I don't think coalesce (by repartitioning I assume you mean coalesce) itself and deserialising takes that much time. To add a little bit more context, the computation of the DataFrame is CPU intensive instead of data/IO intensive. I purposely keep coalesce after df.count as I want to keep the large number of partitions (30k) when computing the DataFrame so that I can get a much higher parallelism. After the computation, I reduce the number of partitions (to avoid having too many small files on HDFS). It typically takes about 5 hours to compute the DataFrame (when 30k partitions is used) and write it to disk (without doing repartitioning or coalesce). If I manually write the computed DataFrame to disk, read it back, coalesce it and then write it back to disk, it also takes about 5 hours. The code that I pasted in this thread takes forever to run as the DataFrame is obviously recomputed at df.coalesce and with a parallelism of 300 partitions, it is almost impossible to compute the DataFrame in a reasonable amount of time.
I tried various ways but none of them worked except manually write to disk, read it back, repartition/coalesce it, and then write it back to HDFS.
1. checkpoint by itself computer the DataFrame twice. (This is a known existing bug of checkpoint).
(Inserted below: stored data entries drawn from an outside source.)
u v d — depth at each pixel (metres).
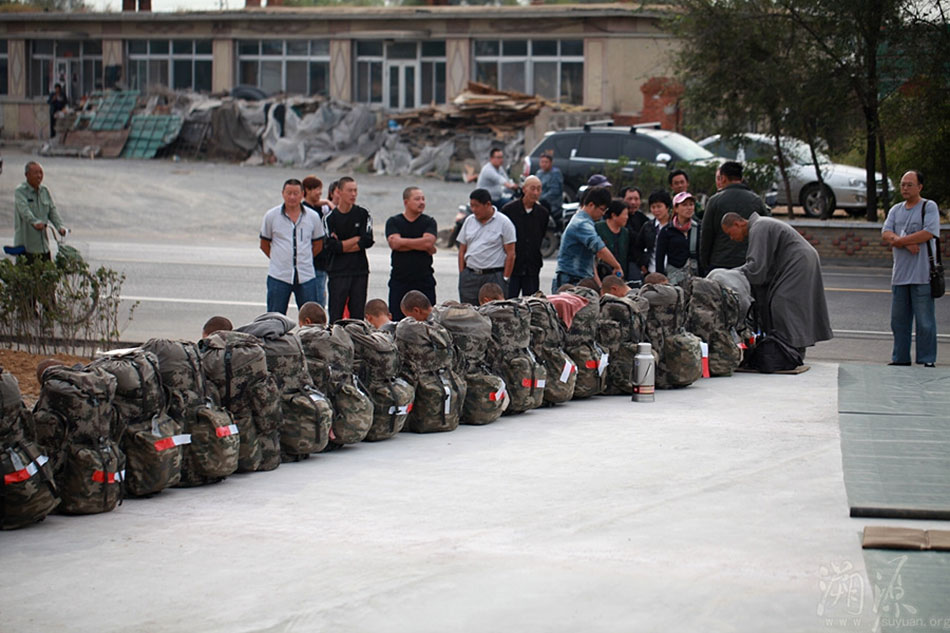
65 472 6.61
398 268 12.11
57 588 5.47
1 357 11.45
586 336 10.09
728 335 11.30
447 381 8.84
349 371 8.32
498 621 4.95
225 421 7.31
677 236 12.58
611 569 5.58
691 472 7.51
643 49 40.91
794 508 6.63
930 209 11.56
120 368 6.92
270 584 5.48
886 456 7.79
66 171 36.00
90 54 48.16
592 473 7.53
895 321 11.81
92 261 21.30
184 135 42.50
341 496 7.07
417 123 39.88
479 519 6.50
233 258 22.27
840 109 22.06
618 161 25.34
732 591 5.25
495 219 12.26
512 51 42.62
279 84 45.84
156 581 5.55
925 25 21.06
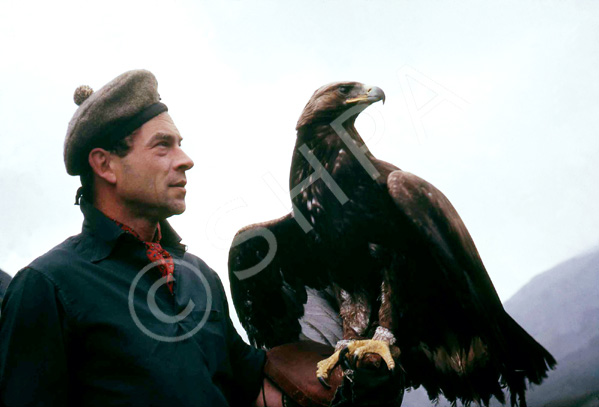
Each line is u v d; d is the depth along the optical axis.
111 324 1.03
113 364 1.02
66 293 1.03
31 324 1.00
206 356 1.12
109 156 1.15
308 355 1.33
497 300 1.98
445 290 1.91
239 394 1.26
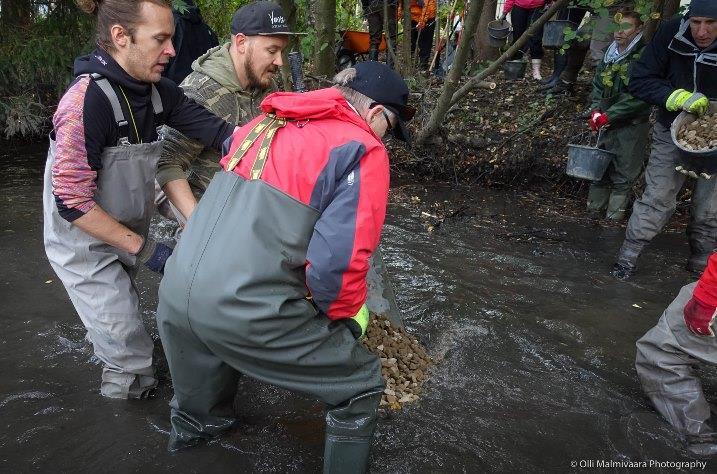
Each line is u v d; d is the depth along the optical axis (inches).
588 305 152.3
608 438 102.5
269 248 74.6
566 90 277.3
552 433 103.4
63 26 292.4
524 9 296.0
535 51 304.5
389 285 131.3
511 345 132.0
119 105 88.4
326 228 72.7
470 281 163.8
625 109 199.3
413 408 108.4
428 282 161.8
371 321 122.0
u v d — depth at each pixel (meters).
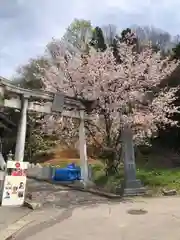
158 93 18.48
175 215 8.64
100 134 17.09
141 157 24.23
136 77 15.80
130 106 15.98
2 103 11.51
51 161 27.31
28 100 12.55
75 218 8.66
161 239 6.29
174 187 13.19
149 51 17.67
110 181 14.60
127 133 13.63
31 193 13.14
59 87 16.73
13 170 10.26
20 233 7.11
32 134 28.34
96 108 15.56
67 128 18.23
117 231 7.10
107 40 35.31
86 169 15.35
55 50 21.22
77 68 16.44
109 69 15.95
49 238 6.63
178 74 23.39
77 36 32.78
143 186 13.55
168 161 22.70
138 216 8.71
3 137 24.88
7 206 9.95
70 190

output_mod = f"{output}/job={mod}"
spark.read.parquet("/input/hdfs/path") \
.filter(col("n0") == n0) \
.filter(col("n1") == n1) \
.filter(col("h1") == h1) \
.filter(col("j1").isin(j1)) \
.filter(col("j0") == j0) \
.filter(col("h0").isin(h0)) \
.filter(col("id0").bitwiseOR(col("id1")) % jobs == mod) \
.withColumn("test", test_score_r4(col("id0"), col("id1"))) \
.checkpoint() \
.coalesce(300) \
.write.mode("overwrite").parquet(output_mod)
1. persist (to Disk) + count computer the DataFrame twice.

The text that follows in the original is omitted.